> **INSTRUCTIONS TO FOLLOW**
What lines in the records below mention "Stampingschablone"? List them all.

> **TASK INPUT**
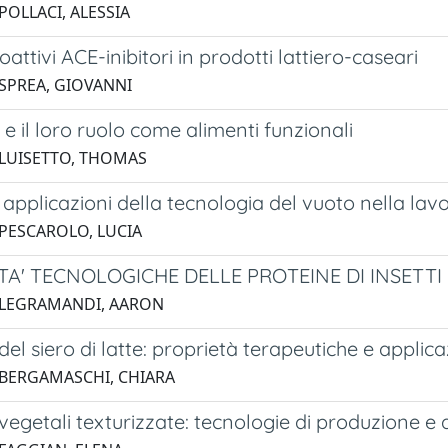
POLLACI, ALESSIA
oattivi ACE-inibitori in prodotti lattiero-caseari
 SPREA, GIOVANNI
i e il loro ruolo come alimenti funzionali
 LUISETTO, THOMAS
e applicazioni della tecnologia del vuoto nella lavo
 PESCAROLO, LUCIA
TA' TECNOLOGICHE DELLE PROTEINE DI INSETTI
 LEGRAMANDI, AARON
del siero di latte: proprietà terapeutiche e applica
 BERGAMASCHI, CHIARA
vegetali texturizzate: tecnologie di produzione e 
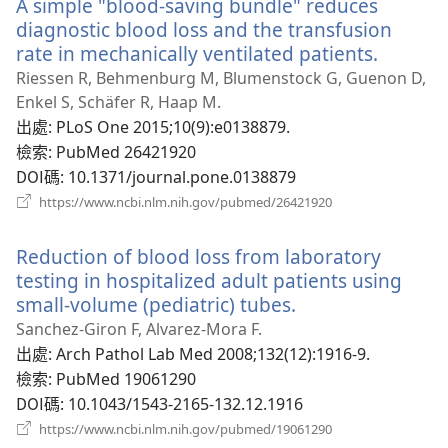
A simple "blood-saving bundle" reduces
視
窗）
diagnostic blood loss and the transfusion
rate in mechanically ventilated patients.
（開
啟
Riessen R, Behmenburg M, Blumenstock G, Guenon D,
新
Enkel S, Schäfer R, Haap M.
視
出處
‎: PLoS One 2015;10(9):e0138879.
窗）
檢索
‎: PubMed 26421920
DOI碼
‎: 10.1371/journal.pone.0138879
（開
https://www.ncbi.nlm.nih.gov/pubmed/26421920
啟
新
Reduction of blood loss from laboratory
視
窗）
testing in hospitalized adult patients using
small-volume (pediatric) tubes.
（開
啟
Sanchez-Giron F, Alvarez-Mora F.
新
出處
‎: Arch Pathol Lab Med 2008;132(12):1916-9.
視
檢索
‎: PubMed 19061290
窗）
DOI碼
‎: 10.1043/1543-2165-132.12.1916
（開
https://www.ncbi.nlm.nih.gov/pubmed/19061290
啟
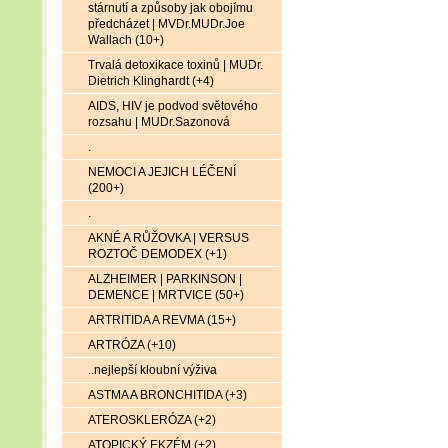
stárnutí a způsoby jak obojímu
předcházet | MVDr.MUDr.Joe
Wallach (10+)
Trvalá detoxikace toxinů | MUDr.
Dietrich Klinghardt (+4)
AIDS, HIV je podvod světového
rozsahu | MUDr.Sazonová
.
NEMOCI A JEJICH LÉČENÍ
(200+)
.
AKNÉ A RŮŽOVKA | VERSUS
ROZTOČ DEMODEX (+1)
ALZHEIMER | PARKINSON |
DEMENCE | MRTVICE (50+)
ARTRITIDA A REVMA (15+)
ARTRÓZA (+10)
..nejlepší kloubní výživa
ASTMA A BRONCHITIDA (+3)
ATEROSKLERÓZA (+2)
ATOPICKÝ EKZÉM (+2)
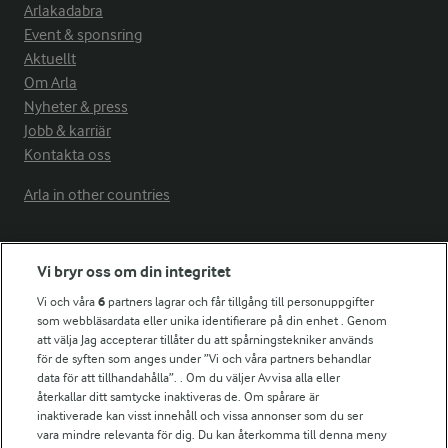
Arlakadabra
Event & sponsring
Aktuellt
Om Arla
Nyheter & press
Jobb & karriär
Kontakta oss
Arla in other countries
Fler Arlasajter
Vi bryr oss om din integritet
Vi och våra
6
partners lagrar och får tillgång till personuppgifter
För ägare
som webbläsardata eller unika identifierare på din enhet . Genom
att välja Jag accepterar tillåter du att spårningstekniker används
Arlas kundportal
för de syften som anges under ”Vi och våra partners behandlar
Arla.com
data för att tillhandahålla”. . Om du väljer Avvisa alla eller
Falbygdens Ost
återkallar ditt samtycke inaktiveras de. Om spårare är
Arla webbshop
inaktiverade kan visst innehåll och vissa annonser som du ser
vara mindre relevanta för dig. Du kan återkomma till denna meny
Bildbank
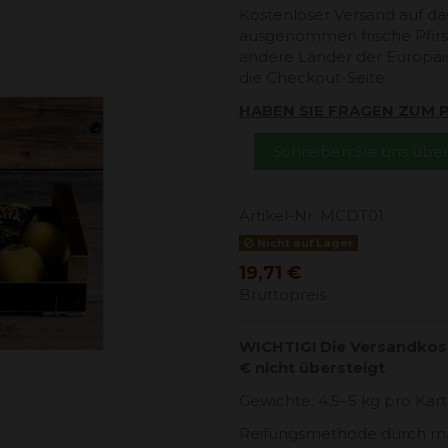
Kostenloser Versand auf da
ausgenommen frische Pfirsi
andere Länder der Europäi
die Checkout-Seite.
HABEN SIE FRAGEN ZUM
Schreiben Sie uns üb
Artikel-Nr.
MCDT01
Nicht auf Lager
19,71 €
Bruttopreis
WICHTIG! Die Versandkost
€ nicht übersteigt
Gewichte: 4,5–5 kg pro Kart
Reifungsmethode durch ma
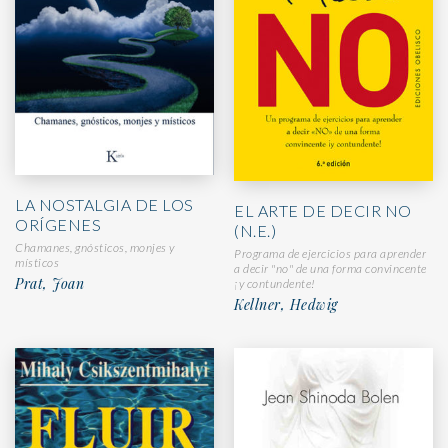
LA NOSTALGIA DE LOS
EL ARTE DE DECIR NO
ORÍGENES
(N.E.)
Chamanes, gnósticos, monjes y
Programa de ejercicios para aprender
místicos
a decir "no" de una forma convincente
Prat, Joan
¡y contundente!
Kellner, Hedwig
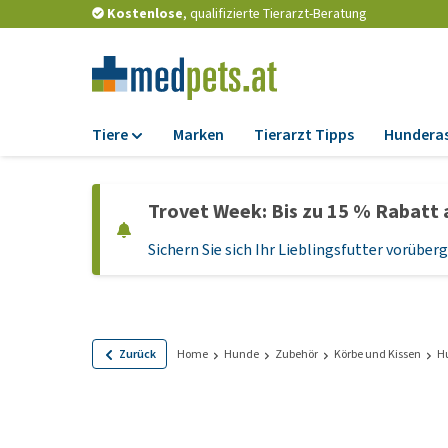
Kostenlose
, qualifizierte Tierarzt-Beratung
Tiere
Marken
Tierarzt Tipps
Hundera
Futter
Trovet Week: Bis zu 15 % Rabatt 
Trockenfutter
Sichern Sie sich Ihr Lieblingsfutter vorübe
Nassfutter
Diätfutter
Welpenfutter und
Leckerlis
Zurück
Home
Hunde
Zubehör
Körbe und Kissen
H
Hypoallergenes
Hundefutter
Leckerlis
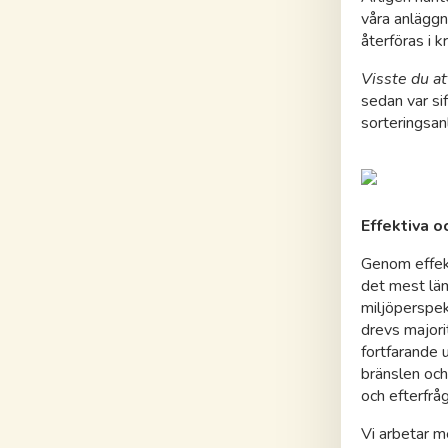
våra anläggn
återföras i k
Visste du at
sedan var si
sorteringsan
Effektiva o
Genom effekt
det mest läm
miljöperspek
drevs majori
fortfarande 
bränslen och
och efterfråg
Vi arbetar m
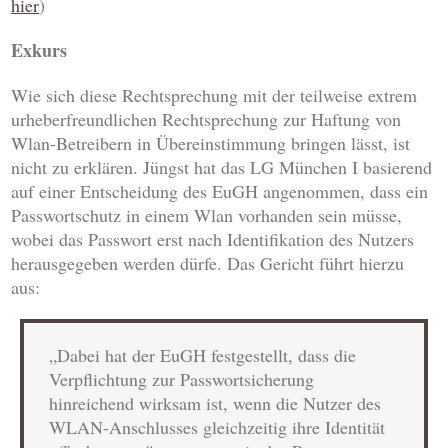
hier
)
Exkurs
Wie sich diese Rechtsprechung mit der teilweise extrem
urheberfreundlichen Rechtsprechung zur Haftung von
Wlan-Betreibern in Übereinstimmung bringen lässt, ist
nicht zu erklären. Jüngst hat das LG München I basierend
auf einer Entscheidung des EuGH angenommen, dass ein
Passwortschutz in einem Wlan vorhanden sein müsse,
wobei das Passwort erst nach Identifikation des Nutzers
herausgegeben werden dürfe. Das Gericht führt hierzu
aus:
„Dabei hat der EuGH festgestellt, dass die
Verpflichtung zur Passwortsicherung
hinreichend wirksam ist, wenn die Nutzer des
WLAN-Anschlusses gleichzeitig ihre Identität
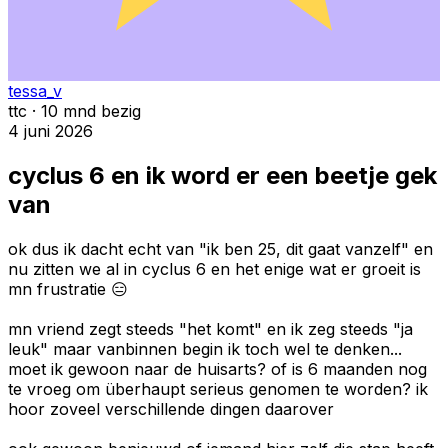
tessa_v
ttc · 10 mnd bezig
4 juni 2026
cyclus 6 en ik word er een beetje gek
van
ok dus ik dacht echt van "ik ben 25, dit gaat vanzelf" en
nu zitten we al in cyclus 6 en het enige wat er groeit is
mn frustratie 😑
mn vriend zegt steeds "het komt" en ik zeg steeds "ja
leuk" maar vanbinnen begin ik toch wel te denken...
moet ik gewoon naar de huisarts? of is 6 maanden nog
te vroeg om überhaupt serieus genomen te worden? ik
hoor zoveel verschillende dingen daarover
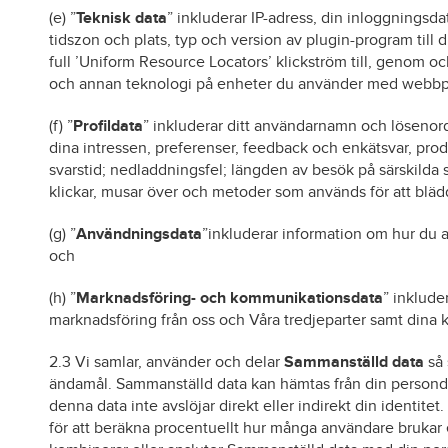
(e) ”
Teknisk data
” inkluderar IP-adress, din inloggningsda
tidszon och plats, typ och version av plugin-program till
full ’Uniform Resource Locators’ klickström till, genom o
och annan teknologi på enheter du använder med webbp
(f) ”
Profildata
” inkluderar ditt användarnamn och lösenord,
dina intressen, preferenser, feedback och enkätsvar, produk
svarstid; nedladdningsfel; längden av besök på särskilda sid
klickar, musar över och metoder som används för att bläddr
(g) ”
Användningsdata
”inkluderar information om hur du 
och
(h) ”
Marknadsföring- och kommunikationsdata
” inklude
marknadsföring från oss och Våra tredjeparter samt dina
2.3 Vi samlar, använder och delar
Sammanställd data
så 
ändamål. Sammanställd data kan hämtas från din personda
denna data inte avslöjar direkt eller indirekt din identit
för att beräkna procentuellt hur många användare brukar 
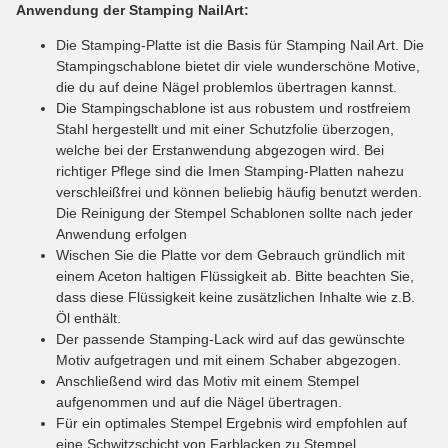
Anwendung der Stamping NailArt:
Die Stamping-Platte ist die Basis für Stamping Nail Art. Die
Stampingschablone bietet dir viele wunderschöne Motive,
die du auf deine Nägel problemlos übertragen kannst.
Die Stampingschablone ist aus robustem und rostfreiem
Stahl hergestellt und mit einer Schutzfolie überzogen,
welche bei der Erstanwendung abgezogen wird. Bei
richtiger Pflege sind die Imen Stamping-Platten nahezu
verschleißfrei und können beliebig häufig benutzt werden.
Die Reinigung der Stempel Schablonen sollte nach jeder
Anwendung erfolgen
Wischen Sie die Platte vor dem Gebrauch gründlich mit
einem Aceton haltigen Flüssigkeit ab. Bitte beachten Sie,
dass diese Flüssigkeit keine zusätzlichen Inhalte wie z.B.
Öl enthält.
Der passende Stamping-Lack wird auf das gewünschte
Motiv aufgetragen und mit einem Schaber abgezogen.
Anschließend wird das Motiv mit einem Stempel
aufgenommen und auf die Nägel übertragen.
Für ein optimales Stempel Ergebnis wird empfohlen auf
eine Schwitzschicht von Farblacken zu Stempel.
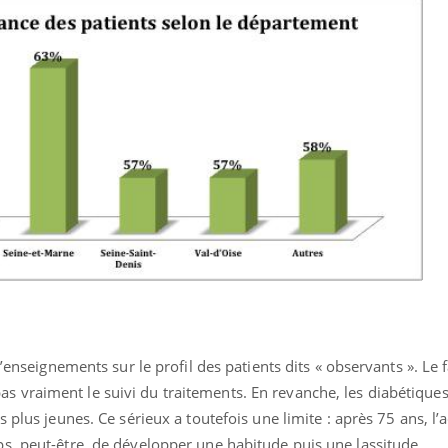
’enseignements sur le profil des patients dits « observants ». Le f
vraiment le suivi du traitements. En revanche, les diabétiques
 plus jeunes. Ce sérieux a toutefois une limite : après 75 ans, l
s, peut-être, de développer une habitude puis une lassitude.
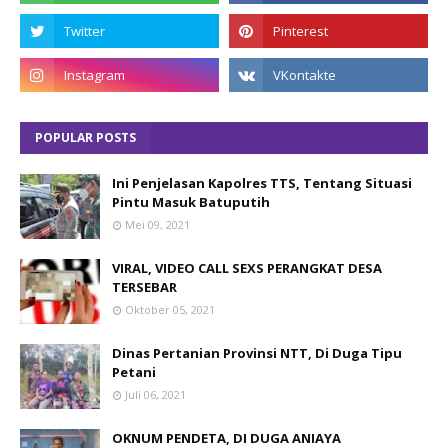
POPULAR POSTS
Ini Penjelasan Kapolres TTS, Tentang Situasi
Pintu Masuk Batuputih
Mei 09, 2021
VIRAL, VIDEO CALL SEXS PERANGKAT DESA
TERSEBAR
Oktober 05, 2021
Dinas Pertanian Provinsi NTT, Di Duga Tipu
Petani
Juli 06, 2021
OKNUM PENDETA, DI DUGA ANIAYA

> **YOUR RESPONSE**
Stampingschablone bietet dir viele wunderschöne Motive,
Die Stampingschablone ist aus robustem und rostfreiem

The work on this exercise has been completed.